MLIR News, 25th edition (1/22/2021)

mehdi_amini · January 15, 2021, 4:48am

Welcome to the twenty-fifth issue of the MLIR (bi)Weekly, a newsletter covering developments in MLIR, and related projects in the ecosystem. MLIR (bi)Weekly is brought to you by a collective effort of contributors, we welcome your contributions!

MLIR Core

Infrastructure

An interface was added to better support cast-like operations.
A new builtin unrealized_conversion_cast operation was added to reduce the burden of intermixing type systems. [discussion]
FuncOpSignatureConversion(populateFuncOpTypeConversionPattern) now supports FunctonLike operations that are similar to FuncOp.
A custom stream can now be provided when generating PassManager crash reproducers.

Table-driven Infrastructure

A new RangeTypesMatchWith operation predicate was added
- This is a variant of TypesMatchWith that supports range equality.
[OpFormatGen] Enum attributes are now formatted as keywords when possible.
[OpFormatGen] Types, i.e. operand/result types, can now be used to anchor optional groups.

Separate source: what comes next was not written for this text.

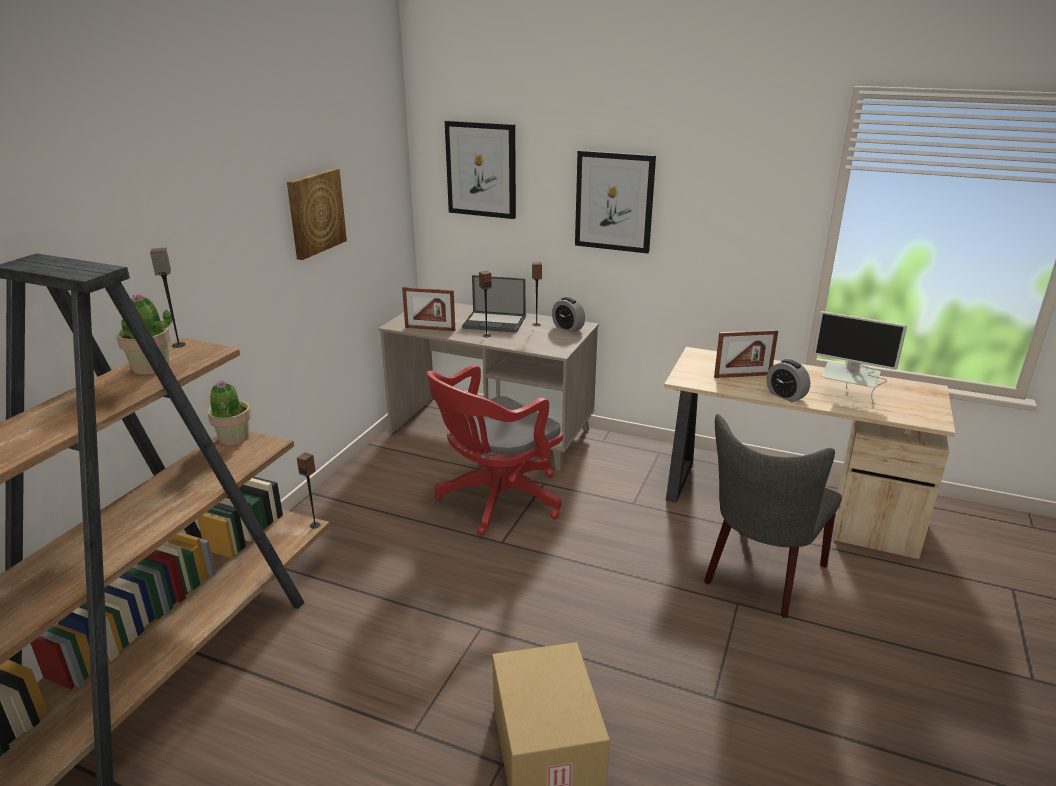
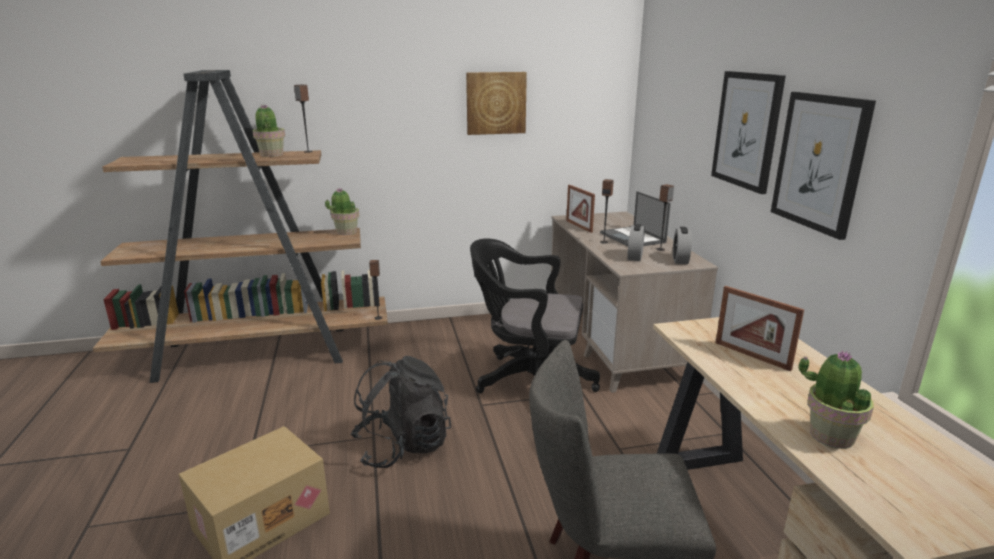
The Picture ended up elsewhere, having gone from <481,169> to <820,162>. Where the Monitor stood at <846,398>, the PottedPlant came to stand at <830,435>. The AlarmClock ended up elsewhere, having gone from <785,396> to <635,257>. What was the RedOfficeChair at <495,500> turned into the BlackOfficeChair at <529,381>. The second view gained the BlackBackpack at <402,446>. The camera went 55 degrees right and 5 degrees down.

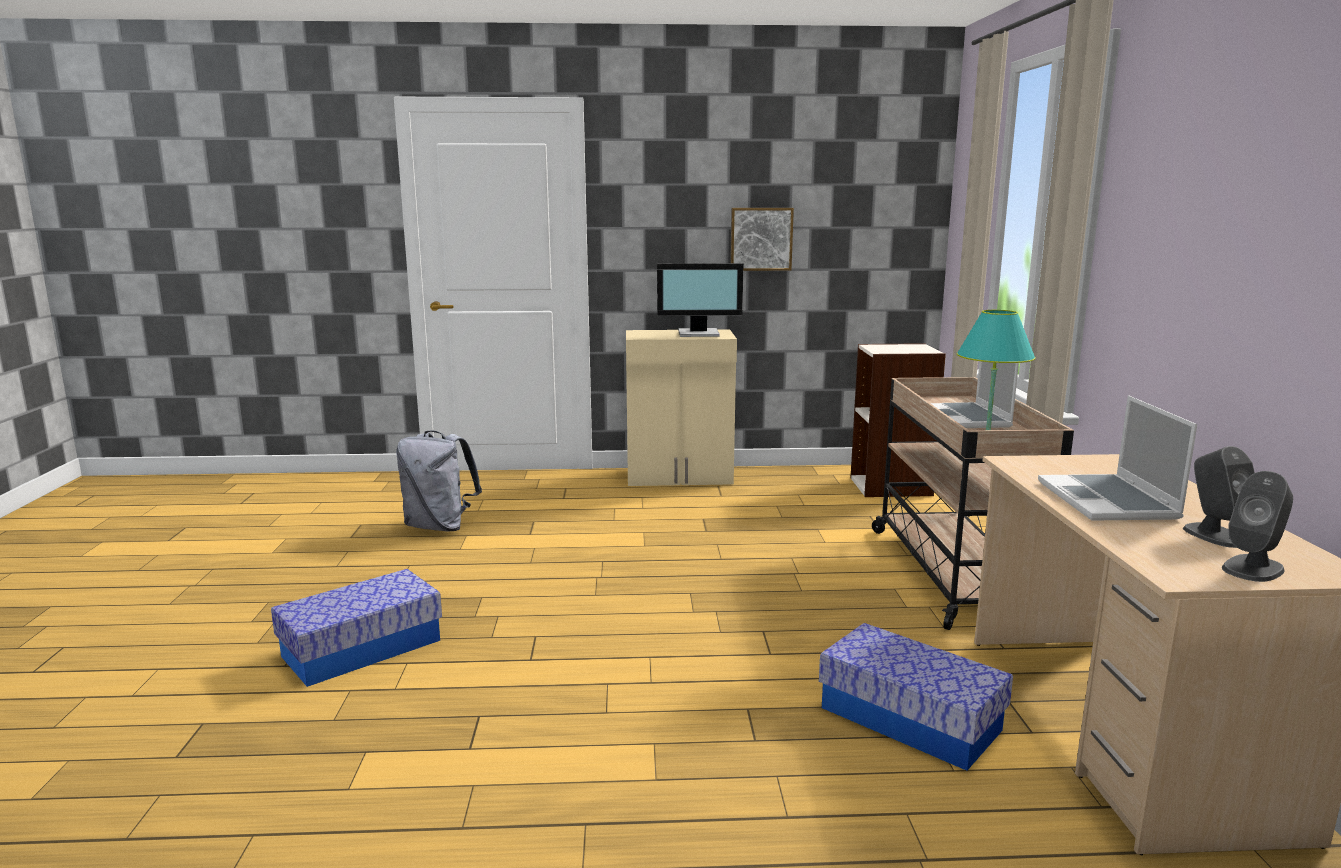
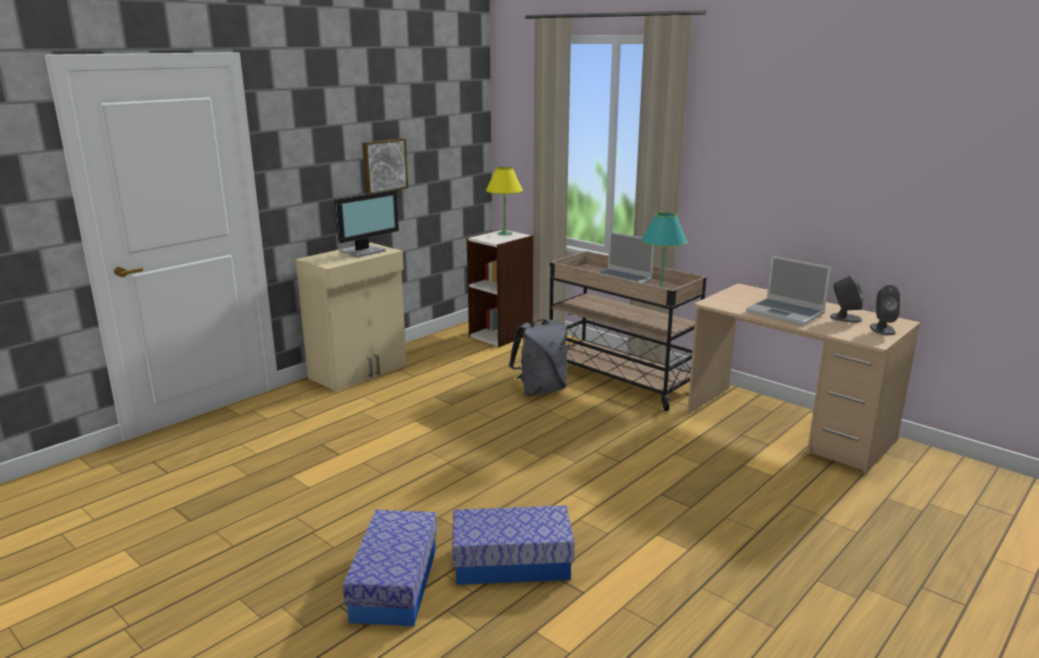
The GreyBackpack ended up elsewhere, having gone from <439,526> to <540,390>. The StorageBox ended up elsewhere, having gone from <910,719> to <512,562>. The second view gained the YellowTableLamp at <504,233>. The camera went 45 degrees left and 5 degrees up.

Optimizations and Code Generation

LLVM dialect now uses built-in types whenever possible.
Generalized masked and compressed load stores memref operands with indices and unified syntactic conventions for all memory ops in vector dialect
- simplifies rewriting between all these ops
- makes syntax more consistent, easier to read
- also prepares vectorization strategy in sparse compiler
The sparse codegen got the addition of vectorization strategies ; @aartbik tells a bit more about it on Discourse.
- innermost loops, choice of dense or dense/sparse for-loop vectorization
- handles both parallel and reduction types
- masked mem operations interact nicely with vector dialect folding/hoisting
- planned independent pass should partition loops into
- unconditional vector loops and scalar cleanup loops
Improved sparse runtime support library
- after Matrix Market Exchange format, now also FROSTT file format for tensors, see Sparse Matrix Market Exchange Format support in MLIR for more info.
- ability to lexicographically sort in memory by indices (important for sparse setup!)
- made format extension proposal to the FROSTT team
Started to implement the “backing store” for a MLIR sparse tensor type
- this will simplify using the sparse compiler a lot, and even enable setting up actual integration tests, more about this next time
Async dialect to LLVM lowering simplification
- coroutine and async runtime operations are now explicit operations instead of function calls
- coroutine intrinsics are operations in the LLVM dialect

SPIR-V

Code shuffling and refactoring for SPIR-V dialect and conversions are done: now they are following MLIR’s dialect and lowering conversions.
The SPIR-V dialect now knows traits like SignedOp, UnsignedOp, and UsableInSpecConstantOp to process ops in these categories uniformly.
spv.SpecConstantOperation is fully supported now, including serialization and deserialization.
A few operations (spv.GLSL.Fma/spv.Ordered/Unordered/spv.IsInf) are added, with lowerings from upper layers.

Other

Python bindings:
- Got support for extendable OpView classes.
- FuncOp and ModuleOp now have bindings.
f80 and f128 builtin floating point types were added.

In the Ecosystem

IREE : An MLIR Execution Environment for CPU and GPU

Quite a few productionalization activities:
- MacOS binaries are now being built (in addition to Linux). Windows binaries still exclude TensorFlow integration due to issues.
- More dogfooding of public APIs, notably resulting in an e2e JAX training example.
- Performance regression dashboard added for MobileBert on Samsung S20 (CPU and GPU).
- IREE core build no longer has a dependency on the tensorflow repository.
New HAL runtime and task scheduling system now functional for threaded tile dispatch on CPU (ResNet before, ResNet now with intra-op parallelism, looking forward to inter-op parallelism once the compiler emits more fine grained barriers).
Initial integration of LinAlg/Tensors to supplant the current codegen pipeline continues to make progress with initial e2e results (this work is needed to get the most out of fusion, parallelism and tunability). Targeting end of quarter for scale out to all supported workloads.
TOSA-based TFLite importer brought up with initial support for a few ops on CPU and GPU.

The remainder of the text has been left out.